Print & Play: come, dove, quando e soprattutto… perché!

Space Vermins from beyond! PnP
Cristiano

Il Print & Play nell’universo dei giochi da tavolo, andiamo a fondo sulla cosa…

Articoli

Premessa

Definiamo sommariamente di cosa parliamo.

I giochi da tavolo Print & Play (da ora in avanti PnP) sono versioni di giochi amatoriali o professionali, fornite in formato stampabile sia da casa con comuni stampanti, che inviandolo a centri stampa specializzati.

Qui mi soffermerò ad approfondire unicamente l’argomento correlato all’universo “legale” dei PnP, quindi scaricabili gratuitamente o a pagamento, ma legalmente in ogni caso.

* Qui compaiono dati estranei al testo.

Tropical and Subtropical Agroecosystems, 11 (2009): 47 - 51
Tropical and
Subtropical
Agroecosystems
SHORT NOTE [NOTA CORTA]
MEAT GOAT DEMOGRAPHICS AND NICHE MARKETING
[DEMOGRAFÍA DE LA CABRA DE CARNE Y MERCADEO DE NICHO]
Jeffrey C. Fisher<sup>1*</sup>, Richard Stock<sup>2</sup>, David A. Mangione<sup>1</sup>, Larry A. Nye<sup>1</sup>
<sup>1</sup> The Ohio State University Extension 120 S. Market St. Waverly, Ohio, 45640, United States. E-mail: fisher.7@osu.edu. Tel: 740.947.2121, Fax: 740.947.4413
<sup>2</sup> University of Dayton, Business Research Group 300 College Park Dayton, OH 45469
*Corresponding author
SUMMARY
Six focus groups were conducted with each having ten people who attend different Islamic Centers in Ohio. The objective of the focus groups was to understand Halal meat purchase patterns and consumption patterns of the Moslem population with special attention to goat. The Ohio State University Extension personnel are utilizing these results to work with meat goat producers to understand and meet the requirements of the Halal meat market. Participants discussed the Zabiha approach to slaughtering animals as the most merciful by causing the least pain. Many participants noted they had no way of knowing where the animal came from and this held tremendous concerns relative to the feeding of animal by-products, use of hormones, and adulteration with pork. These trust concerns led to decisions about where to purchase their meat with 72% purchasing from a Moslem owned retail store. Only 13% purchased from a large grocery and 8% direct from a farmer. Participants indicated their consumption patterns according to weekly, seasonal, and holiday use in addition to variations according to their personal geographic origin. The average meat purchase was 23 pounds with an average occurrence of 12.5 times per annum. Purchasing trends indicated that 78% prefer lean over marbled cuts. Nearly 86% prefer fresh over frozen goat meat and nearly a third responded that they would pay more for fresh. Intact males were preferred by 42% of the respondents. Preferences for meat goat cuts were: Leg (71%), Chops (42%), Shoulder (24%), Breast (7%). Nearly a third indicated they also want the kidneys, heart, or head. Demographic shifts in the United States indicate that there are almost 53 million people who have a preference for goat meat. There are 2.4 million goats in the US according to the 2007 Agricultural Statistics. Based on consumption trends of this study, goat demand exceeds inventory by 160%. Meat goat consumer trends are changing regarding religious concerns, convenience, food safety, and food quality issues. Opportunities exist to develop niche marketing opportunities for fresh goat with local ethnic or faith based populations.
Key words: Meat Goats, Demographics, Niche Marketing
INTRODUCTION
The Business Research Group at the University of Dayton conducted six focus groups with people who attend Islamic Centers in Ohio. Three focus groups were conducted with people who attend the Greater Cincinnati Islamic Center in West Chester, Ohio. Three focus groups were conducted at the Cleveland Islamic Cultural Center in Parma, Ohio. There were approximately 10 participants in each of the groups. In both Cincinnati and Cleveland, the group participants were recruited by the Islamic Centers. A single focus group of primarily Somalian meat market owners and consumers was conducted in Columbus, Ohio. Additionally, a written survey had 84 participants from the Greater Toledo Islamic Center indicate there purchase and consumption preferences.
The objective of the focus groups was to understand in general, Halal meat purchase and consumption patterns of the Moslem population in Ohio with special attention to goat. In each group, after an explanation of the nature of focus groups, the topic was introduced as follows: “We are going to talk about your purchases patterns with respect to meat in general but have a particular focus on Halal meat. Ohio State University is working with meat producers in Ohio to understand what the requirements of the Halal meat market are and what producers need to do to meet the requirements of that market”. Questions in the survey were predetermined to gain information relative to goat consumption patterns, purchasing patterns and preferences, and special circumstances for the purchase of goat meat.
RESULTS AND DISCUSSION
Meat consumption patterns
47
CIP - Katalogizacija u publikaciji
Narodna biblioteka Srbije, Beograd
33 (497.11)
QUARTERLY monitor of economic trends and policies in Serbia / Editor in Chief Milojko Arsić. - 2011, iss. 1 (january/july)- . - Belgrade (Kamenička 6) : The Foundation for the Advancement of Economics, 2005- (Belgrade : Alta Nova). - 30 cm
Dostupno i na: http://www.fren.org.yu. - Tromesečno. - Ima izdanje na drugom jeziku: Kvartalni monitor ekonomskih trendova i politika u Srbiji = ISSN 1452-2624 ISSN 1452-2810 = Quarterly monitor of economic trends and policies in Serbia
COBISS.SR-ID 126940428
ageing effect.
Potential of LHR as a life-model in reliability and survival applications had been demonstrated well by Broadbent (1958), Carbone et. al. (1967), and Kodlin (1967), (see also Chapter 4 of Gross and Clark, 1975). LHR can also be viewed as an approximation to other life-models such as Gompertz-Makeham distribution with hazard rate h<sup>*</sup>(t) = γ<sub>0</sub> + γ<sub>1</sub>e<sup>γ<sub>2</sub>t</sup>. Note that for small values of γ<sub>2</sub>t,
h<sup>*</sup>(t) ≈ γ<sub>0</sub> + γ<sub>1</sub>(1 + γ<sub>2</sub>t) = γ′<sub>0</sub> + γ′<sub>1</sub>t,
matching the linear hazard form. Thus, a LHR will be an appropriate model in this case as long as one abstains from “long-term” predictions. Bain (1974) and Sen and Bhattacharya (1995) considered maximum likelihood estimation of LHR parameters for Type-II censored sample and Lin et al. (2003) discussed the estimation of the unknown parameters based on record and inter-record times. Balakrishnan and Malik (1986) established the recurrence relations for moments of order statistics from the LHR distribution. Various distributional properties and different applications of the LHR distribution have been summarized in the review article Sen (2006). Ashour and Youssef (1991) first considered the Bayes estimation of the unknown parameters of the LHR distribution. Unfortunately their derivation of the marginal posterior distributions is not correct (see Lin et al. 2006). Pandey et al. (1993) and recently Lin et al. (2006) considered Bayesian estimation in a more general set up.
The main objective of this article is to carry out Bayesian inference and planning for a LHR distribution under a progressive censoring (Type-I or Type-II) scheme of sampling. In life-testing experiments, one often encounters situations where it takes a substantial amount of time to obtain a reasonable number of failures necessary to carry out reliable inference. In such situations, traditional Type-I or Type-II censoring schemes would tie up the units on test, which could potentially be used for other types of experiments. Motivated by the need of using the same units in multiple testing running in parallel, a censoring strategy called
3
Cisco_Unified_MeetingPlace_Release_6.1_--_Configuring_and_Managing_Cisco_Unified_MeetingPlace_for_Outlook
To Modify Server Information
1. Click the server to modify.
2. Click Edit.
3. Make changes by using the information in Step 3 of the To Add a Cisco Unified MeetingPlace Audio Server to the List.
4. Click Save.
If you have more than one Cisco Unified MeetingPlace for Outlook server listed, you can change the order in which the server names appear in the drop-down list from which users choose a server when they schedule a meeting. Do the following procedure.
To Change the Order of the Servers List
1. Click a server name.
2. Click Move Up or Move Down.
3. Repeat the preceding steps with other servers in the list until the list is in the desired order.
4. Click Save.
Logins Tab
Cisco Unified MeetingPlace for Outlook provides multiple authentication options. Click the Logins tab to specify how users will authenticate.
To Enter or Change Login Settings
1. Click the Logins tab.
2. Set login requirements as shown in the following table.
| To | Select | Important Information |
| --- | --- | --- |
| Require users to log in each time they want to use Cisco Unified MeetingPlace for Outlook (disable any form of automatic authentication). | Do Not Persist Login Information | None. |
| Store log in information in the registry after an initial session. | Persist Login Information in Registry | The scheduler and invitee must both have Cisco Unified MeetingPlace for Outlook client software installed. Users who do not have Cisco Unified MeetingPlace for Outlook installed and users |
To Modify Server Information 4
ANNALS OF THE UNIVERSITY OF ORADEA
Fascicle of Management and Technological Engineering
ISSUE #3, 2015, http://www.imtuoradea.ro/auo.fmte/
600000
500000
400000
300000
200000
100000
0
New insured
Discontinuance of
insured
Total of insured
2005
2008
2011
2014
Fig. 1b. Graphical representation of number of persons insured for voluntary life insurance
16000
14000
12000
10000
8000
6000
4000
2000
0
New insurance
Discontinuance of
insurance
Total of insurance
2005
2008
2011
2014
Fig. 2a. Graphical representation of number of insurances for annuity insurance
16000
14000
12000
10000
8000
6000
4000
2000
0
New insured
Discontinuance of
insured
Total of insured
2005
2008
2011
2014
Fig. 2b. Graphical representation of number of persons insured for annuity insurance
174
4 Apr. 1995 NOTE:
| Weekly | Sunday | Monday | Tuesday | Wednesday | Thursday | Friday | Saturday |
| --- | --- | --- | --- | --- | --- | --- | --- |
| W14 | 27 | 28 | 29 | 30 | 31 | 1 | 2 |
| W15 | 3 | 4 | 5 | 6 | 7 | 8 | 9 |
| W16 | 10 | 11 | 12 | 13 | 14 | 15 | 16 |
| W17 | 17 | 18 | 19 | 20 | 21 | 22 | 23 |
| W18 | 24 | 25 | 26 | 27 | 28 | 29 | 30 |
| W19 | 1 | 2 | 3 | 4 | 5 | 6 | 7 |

Dove (trovarli) e perché (stamparli)

Partiamo dal presupposto che una persona può tranquillamente trascorrere tutta la propria vita senza avere la necessità di stamparsi un gioco.

Il mercato retail dei giochi stampati è immenso, capace di soddisfare tutte le esigenze.

Esistono però situazioni particolari in cui il PnP è l’unica possibilità presente o la migliore per uno residente in Europa.

Queste possono essere:

-Espansione fan-made di un gioco professionale, pubblicata sul sempiterno BGG

Alcune sono dei veri e propri gioielli, atti d’amore puro verso alcuni giochi. Tra l’altro esistono anche alcuni progetti che graficamente non hanno niente da invidiare al gioco ufficiale.

Consiglio come esempio di andare a vedersi le espansioni fan-made di Eldritch Horror.

Quella chiamata “The Masks of Nyarlatothep”, uscita anni prima dell’espansione ufficiale, è stata definita da molti migliore di quella pubblicata dalla Fantasy Flight Games.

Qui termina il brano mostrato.